J’ai découvert, il y a quelques jours, une pièce dont je ne sais encore que penser. « La Tendresse », oeuvre collective écrite par Julie Berès, Lisa Guez et Kevin Keiss qui donnent ou délèguent la parole à un autre collectif composé, cette fois, de jeunes hommes désœuvrés. Posés sur la scène grise comme le bitume, ils se parlent, se charrient, se bousculent et partent parfois en monologues, comme s’ils étaient, in fine, seuls dans leur virilité. Ils racontent leurs premières expériences sexuelles, entre performance, vantardise et sincérité. Ils échangent leurs techniques de drague, se vantent d’enchaîner les conquêtes puis s’effondrent lorsqu’ils content les échecs et les violences qu’ils infligent. Et s’il y a beaucoup de justesse dans cette pièce, entre les fulgurances poétiques sur la masculinité et la misogynie à laquelle elle semble irrémédiablement rivée, il y a aussi un quelque chose qui me dérange. Car ce qui se déroule sur scène, c’est le récit d’une violence diffuse qui ne ferait que des victimes.
Un viol est raconté par l’un des personnages, il pleure, s’enfuit puis revient en ballerines, sur ses pointes, comme une danseuse, pour nous livrer la misère de sa vie sexuelle ruinée par la pornographie.
Je crois, moi aussi, que la sexualité masculine est triste, pauvre et navrante quand elle est violente. Mais je crois que la brutalité ne s’exerce pas sans bourreaux. Je crois encore que la domination ne se vit pas comme un monologue parce que l’entre-soi masculin est un sacré espace de puissance. Les hommes n’y vivent pas sans pressions ni craintes, mais ils y vivent dans la jouissance d’un pouvoir volé, chaque jour, aux femmes. Volé collectivement, dans la froideur et la sérénité. Alors la virilité n’est pas un monologue. La virilité est un grand dialogue d’amour des hommes pour les hommes, et de haine des hommes pour les femmes.
Plus tard, un autre personnage prend la parole et dresse la liste des injonctions contradictoires qui pèseraient sur les hommes aujourd’hui. Il souffre parce qu’on lui demande d’être fort sans démesure, de désirer les femmes sans les forcer, d’enfanter sans abandonner… Il faudra qu’on m’explique pourquoi ces exigences sont si difficiles à respecter…
J’ai ri pendant cette pièce qui se moque de la virilité, j’ai été émue aussi par ce portrait des émotions réprimées et des corps contrariés. Je remercie donc ses créateurs·trices, ses acteurs·trices pour cette rencontre avec un théâtre vivant qui cherche, dans les coins obscurs de nos consciences, les traces d’une liberté perdue et à venir.

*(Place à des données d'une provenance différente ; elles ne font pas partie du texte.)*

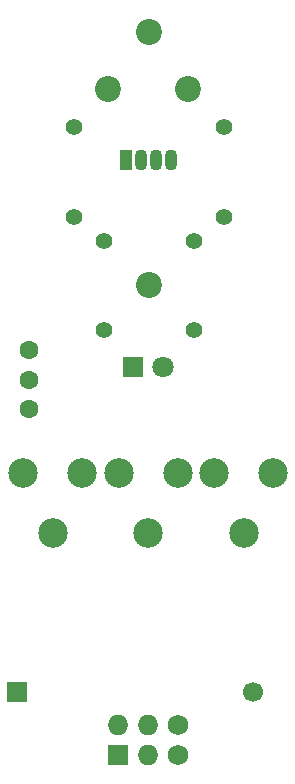
<source format=gts>
G04 #@! TF.GenerationSoftware,KiCad,Pcbnew,(5.1.9)-1*
G04 #@! TF.CreationDate,2022-07-06T14:17:01-05:00*
G04 #@! TF.ProjectId,hom3c0ming_boutonniere,686f6d33-6330-46d6-996e-675f626f7574,2*
G04 #@! TF.SameCoordinates,Original*
G04 #@! TF.FileFunction,Soldermask,Top*
G04 #@! TF.FilePolarity,Negative*
%FSLAX46Y46*%
G04 Gerber Fmt 4.6, Leading zero omitted, Abs format (unit mm)*
G04 Created by KiCad (PCBNEW (5.1.9)-1) date 2022-07-06 14:17:01*
%MOMM*%
%LPD*%
G01*
G04 APERTURE LIST*
%ADD10R,1.700000X1.700000*%
%ADD11C,1.700000*%
%ADD12C,2.200000*%
%ADD13R,1.800000X1.800000*%
%ADD14C,1.800000*%
%ADD15R,1.070000X1.800000*%
%ADD16O,1.070000X1.800000*%
%ADD17C,2.500000*%
%ADD18C,1.400000*%
%ADD19C,1.600000*%
%ADD20C,1.727200*%
%ADD21O,1.727200X1.727200*%
%ADD22R,1.727200X1.727200*%
G04 APERTURE END LIST*
D10*
X112049260Y-103000000D03*
D11*
X132049260Y-103000000D03*
D12*
X119744280Y-51968400D03*
X126544280Y-51968400D03*
X123182380Y-68606840D03*
X123182380Y-47106840D03*
D13*
X121894600Y-75542140D03*
D14*
X124434600Y-75542140D03*
D15*
X121300240Y-57950100D03*
D16*
X122570240Y-57950100D03*
X123840240Y-57950100D03*
X125110240Y-57950100D03*
D17*
X115084220Y-89540000D03*
X112584220Y-84500000D03*
X117584220Y-84500000D03*
X131225920Y-89540000D03*
X128725920Y-84500000D03*
X133725920Y-84500000D03*
X123158880Y-89540000D03*
X120658880Y-84500000D03*
X125658880Y-84500000D03*
D18*
X116883180Y-55153560D03*
X116883180Y-62773560D03*
X129590800Y-62831980D03*
X129590800Y-55211980D03*
X127043180Y-64836040D03*
X119423180Y-64836040D03*
X127017780Y-72344280D03*
X119397780Y-72344280D03*
D19*
X113100000Y-76600000D03*
X113100000Y-74100000D03*
X113100000Y-79100000D03*
D20*
X125710000Y-105830000D03*
X125710000Y-108370000D03*
D21*
X123170000Y-105830000D03*
X123170000Y-108370000D03*
X120630000Y-105830000D03*
D22*
X120630000Y-108370000D03*
M02*

</source>
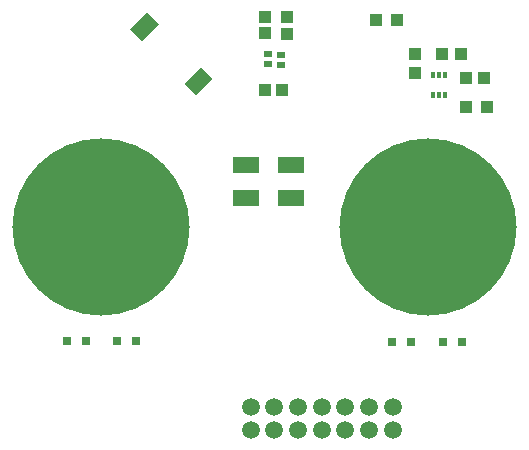
<source format=gtp>
G04 #@! TF.GenerationSoftware,KiCad,Pcbnew,5.1.5-52549c5~84~ubuntu18.04.1*
G04 #@! TF.CreationDate,2020-02-14T10:24:02+02:00*
G04 #@! TF.ProjectId,Touch_Switch_2ch,546f7563-685f-4537-9769-7463685f3263,rev?*
G04 #@! TF.SameCoordinates,Original*
G04 #@! TF.FileFunction,Paste,Top*
G04 #@! TF.FilePolarity,Positive*
%FSLAX46Y46*%
G04 Gerber Fmt 4.6, Leading zero omitted, Abs format (unit mm)*
G04 Created by KiCad (PCBNEW 5.1.5-52549c5~84~ubuntu18.04.1) date 2020-02-14 10:24:02*
%MOMM*%
%LPD*%
G04 APERTURE LIST*
%ADD10C,0.100000*%
%ADD11R,1.000000X1.100000*%
%ADD12R,1.100000X1.000000*%
%ADD13C,1.500000*%
%ADD14R,0.300000X0.500000*%
%ADD15R,2.261000X1.448000*%
%ADD16R,0.650000X0.600000*%
%ADD17R,0.800000X0.800000*%
%ADD18C,15.000000*%
G04 APERTURE END LIST*
D10*
G36*
X87302965Y-43632179D02*
G01*
X86313015Y-42642229D01*
X87727229Y-41228015D01*
X88717179Y-42217965D01*
X87302965Y-43632179D01*
G37*
G36*
X82706771Y-39035985D02*
G01*
X81716821Y-38046035D01*
X83131035Y-36631821D01*
X84120985Y-37621771D01*
X82706771Y-39035985D01*
G37*
D11*
X108078000Y-40132000D03*
X109678000Y-40132000D03*
X110097000Y-42164000D03*
X111697000Y-42164000D03*
D12*
X105792000Y-40109000D03*
X105792000Y-41709000D03*
D13*
X95918000Y-71992000D03*
X95918000Y-69992000D03*
X97918000Y-71992000D03*
X97918000Y-69992000D03*
X99918000Y-71992000D03*
X99918000Y-69992000D03*
X101918000Y-71992000D03*
X101918000Y-69992000D03*
X103918000Y-71992000D03*
X103918000Y-69992000D03*
X93918000Y-71942000D03*
X93918000Y-69992000D03*
X91918000Y-71992000D03*
X91918000Y-69992000D03*
D14*
X107823000Y-43560000D03*
X107823000Y-41860000D03*
X107315000Y-41860000D03*
X108331000Y-41860000D03*
X107315000Y-43560000D03*
X108331000Y-43560000D03*
D12*
X93091000Y-36954000D03*
X93091000Y-38354000D03*
X94996000Y-37019000D03*
X94996000Y-38419000D03*
D11*
X94553000Y-43180000D03*
X93153000Y-43180000D03*
X102489000Y-37211000D03*
X104289000Y-37211000D03*
D15*
X95326000Y-52299000D03*
X91542000Y-52299000D03*
X91542000Y-49505000D03*
X95326000Y-49505000D03*
D16*
X93345000Y-40132000D03*
X93345000Y-40980000D03*
X94488000Y-40173000D03*
X94488000Y-41021000D03*
D11*
X110109000Y-44577000D03*
X111909000Y-44577000D03*
D17*
X76327000Y-64389000D03*
X77927000Y-64389000D03*
X82207000Y-64389000D03*
X80607000Y-64389000D03*
X108204000Y-64516000D03*
X109804000Y-64516000D03*
X105486000Y-64516000D03*
X103886000Y-64516000D03*
D18*
X79247000Y-54737000D03*
X106933000Y-54737000D03*
M02*

</source>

Mais les hommes ont épuisé ma patience et je ne peux plus entendre sans soupirer que la masculinité est dure à porter. Les hommes la protègent trop pour que je puisse les plaindre. Qu’ils cessent d’élever les murs qu’ils feignent ensuite de vouloir détruire. Quant à la tendresse, je m’efforce de la faire taire pour qu’elle ne se retourne plus contre moi. Car la tendresse dont il est question dans ce titre appartient, il me semble, à Julie Berès et au public qui posent, sur ces jeunes délicatement misogynes, un regard d’indulgence et de douceur. On peut attendre longtemps encore que les hommes qui détestent les femmes se laissent attendrir par la souffrance qu’ils génèrent, ils sont trop occupés à s’apitoyer sur leurs difficultés à opprimer calmement.